So I want to write, if not more on the script, then something here in the blog, however I can't think of anything to write. So, rather then start ranting in the middle of my script, I decided to come here and just start typing, about anything that happens to fall out of my fingers and into the computer.
Wow, I just realized how much faster I can write with the MacBook Air I have, then with any other computer I use. That is sweet. I am just glad I have it back. I dung-gone-"F"ed this thing up good, along with a blessed plague upon my person. I am blown away about how stable the Mac was, I could have probably continued using it until it literally blown the "F" up. But I chose to let Mac fix it, seeing as it was still under their awesome, "you brake it, we fix it" coverage.
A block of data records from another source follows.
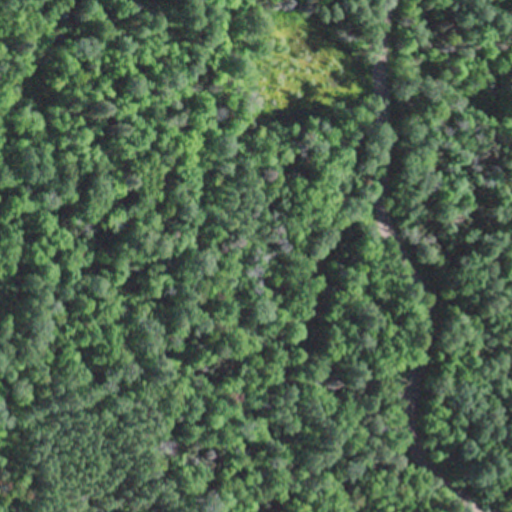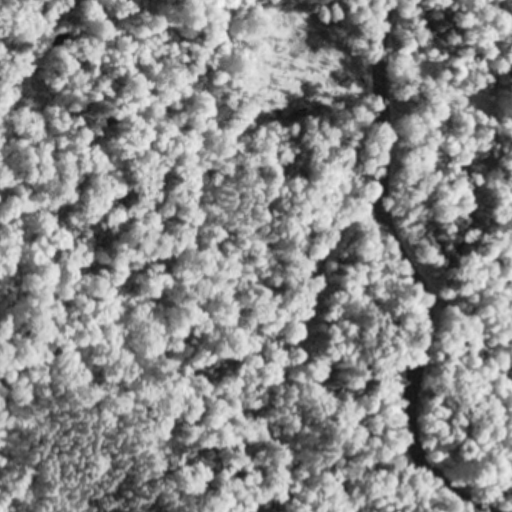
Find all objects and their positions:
road: (417, 277)
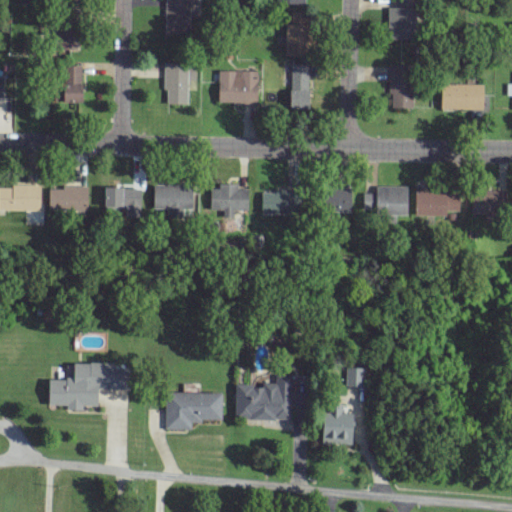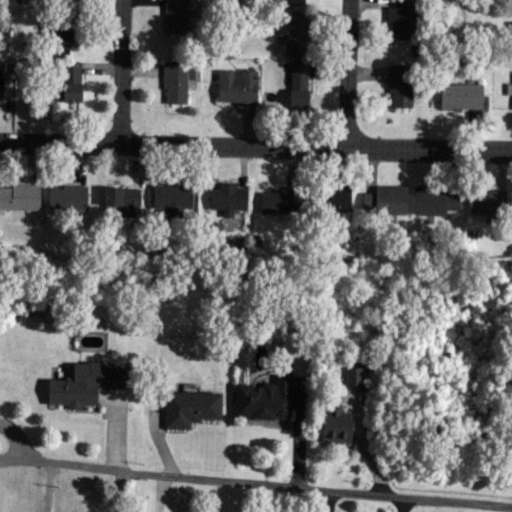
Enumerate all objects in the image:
road: (121, 71)
road: (348, 74)
road: (256, 146)
road: (1, 426)
road: (264, 483)
road: (46, 486)
road: (118, 490)
road: (157, 491)
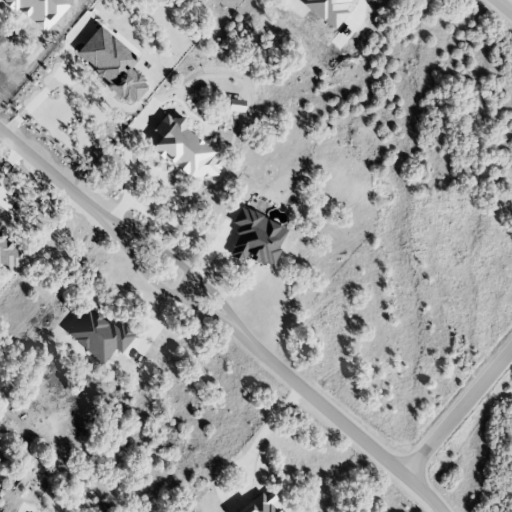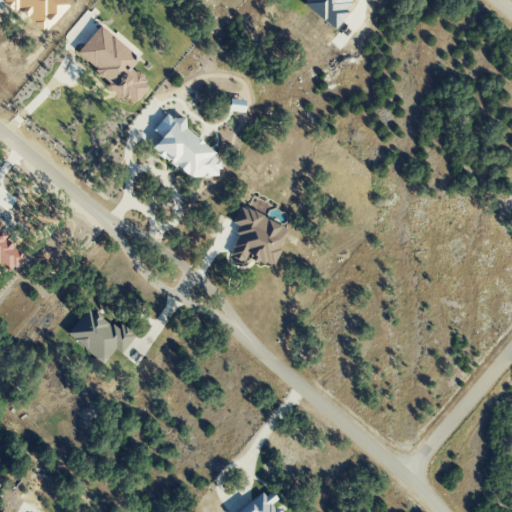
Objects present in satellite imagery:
road: (360, 3)
building: (111, 63)
building: (184, 150)
road: (127, 173)
road: (50, 174)
road: (460, 234)
building: (255, 237)
building: (8, 254)
road: (176, 263)
road: (156, 286)
road: (182, 286)
building: (98, 334)
road: (337, 420)
road: (263, 435)
building: (259, 503)
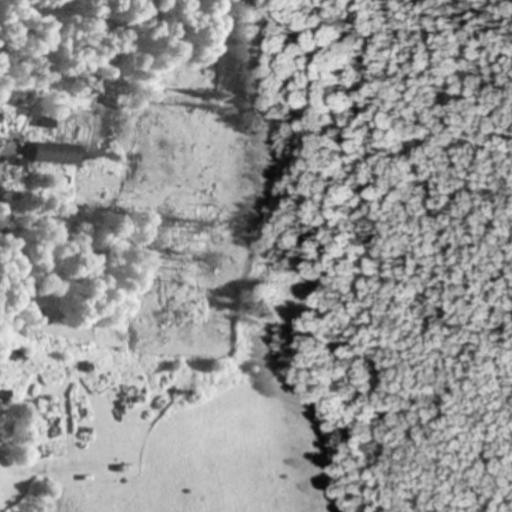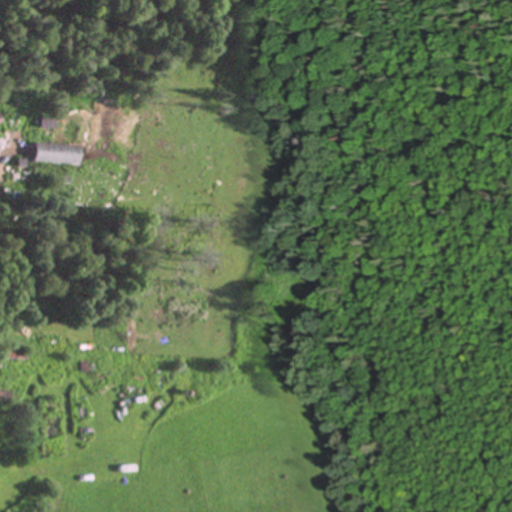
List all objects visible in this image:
building: (45, 122)
building: (53, 153)
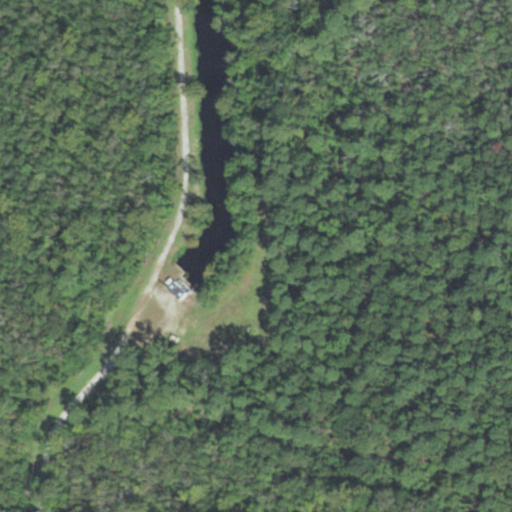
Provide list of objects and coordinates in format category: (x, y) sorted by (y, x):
building: (178, 290)
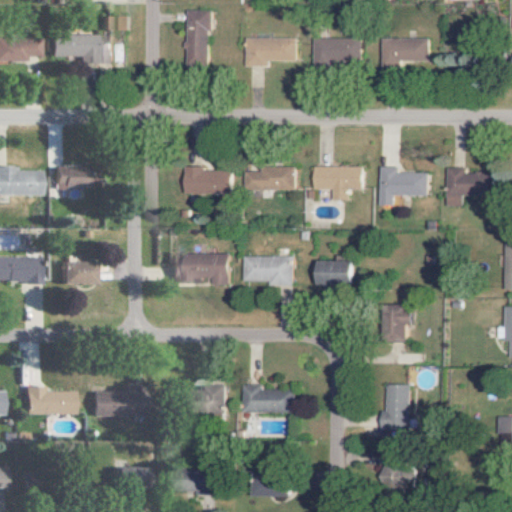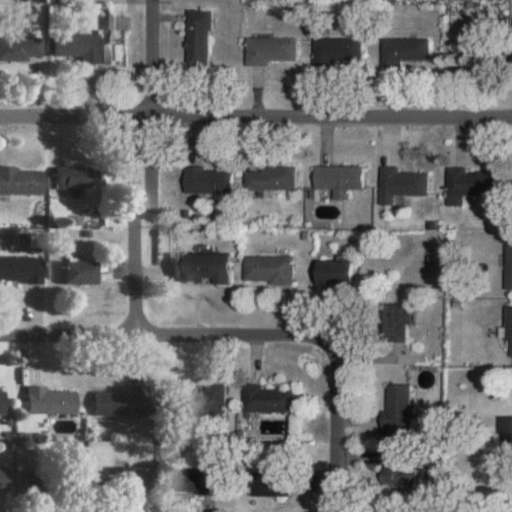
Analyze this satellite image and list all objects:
building: (190, 37)
building: (83, 46)
building: (22, 47)
building: (261, 50)
building: (395, 50)
building: (328, 51)
road: (256, 121)
road: (149, 169)
building: (78, 177)
building: (265, 178)
building: (332, 179)
building: (23, 181)
building: (201, 181)
building: (394, 184)
building: (460, 185)
building: (202, 268)
building: (22, 269)
building: (263, 269)
building: (506, 269)
building: (83, 271)
building: (332, 272)
building: (505, 328)
road: (162, 339)
building: (264, 400)
building: (51, 401)
building: (205, 401)
building: (2, 402)
building: (108, 403)
building: (394, 407)
road: (333, 430)
building: (396, 471)
building: (134, 475)
building: (1, 477)
building: (196, 482)
building: (278, 486)
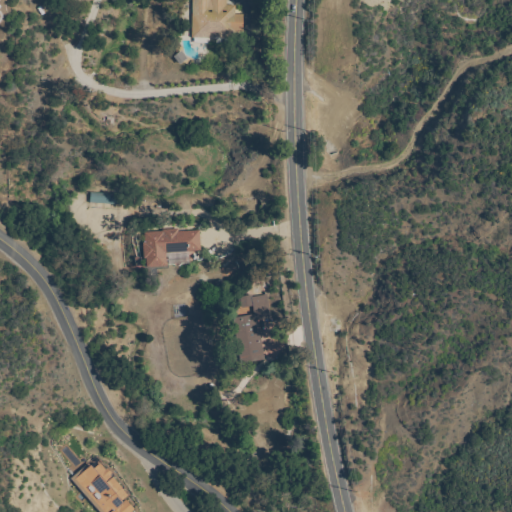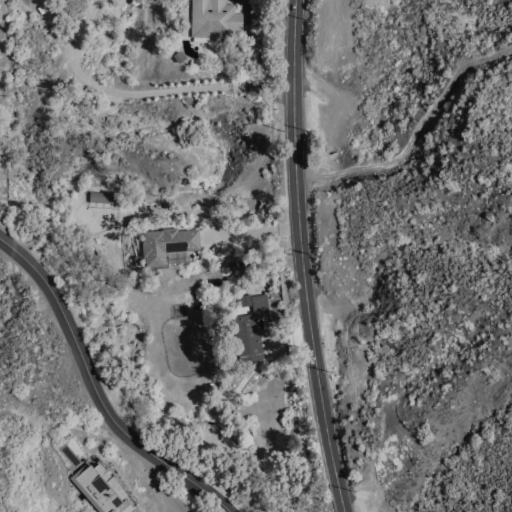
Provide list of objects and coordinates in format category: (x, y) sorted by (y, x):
building: (214, 19)
building: (214, 21)
road: (146, 97)
road: (415, 138)
building: (103, 198)
road: (251, 234)
building: (169, 243)
building: (168, 247)
road: (301, 257)
building: (250, 329)
road: (97, 389)
road: (165, 485)
building: (101, 489)
building: (102, 489)
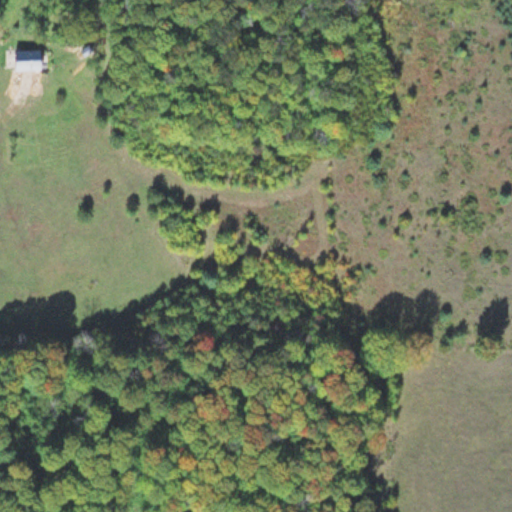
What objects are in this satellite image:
building: (21, 59)
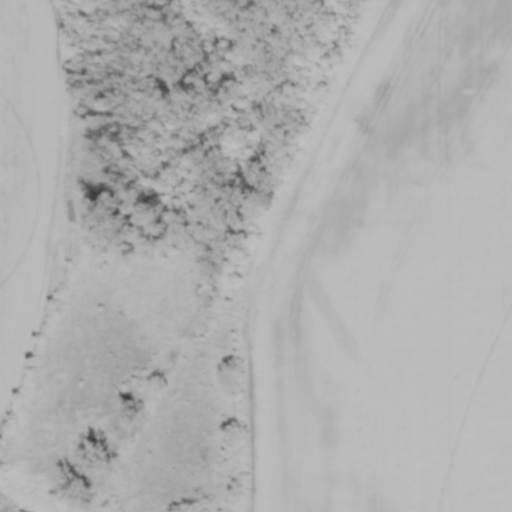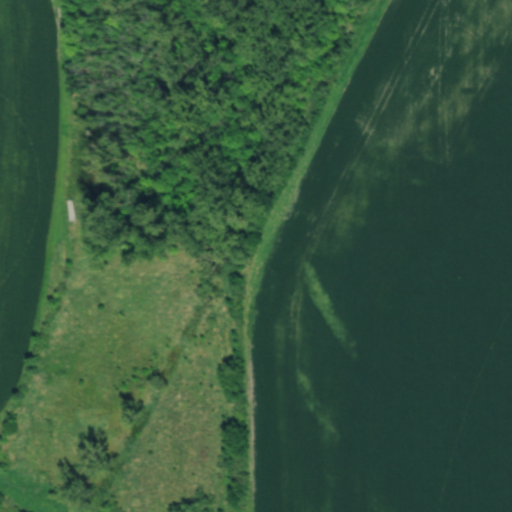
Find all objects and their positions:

I feel so violated, seeing as I have always done my own computer repairs. I suppose I could have done it myself, but seeing as if something goes catastrophic on here, I want to be able to fix it.
I am a control freak like that. I like being in absolute control and I believe the worst punishment for me would be any situation where I have absolutely no power. I suppose that is why I hate what I am, who I am, and what I feel. Because when I feel, and when I think, and when I try to go out and live, I always lose control. I can't stand it, I hate it, and it drives me very crazy to know that is happening to me. I wish I could get my mind in order, but seeing as I am pretty sure I have Split-Personality or EXTREM Bio-Polar Syndrome it is going to take a long time, if ever, to fix and\or organize. Unless the machine in "Eternal Sunshine of a Spotless Mind" is real. In which case, if someone could give me a business card and a number to call to make an appointment, that would be fantastic.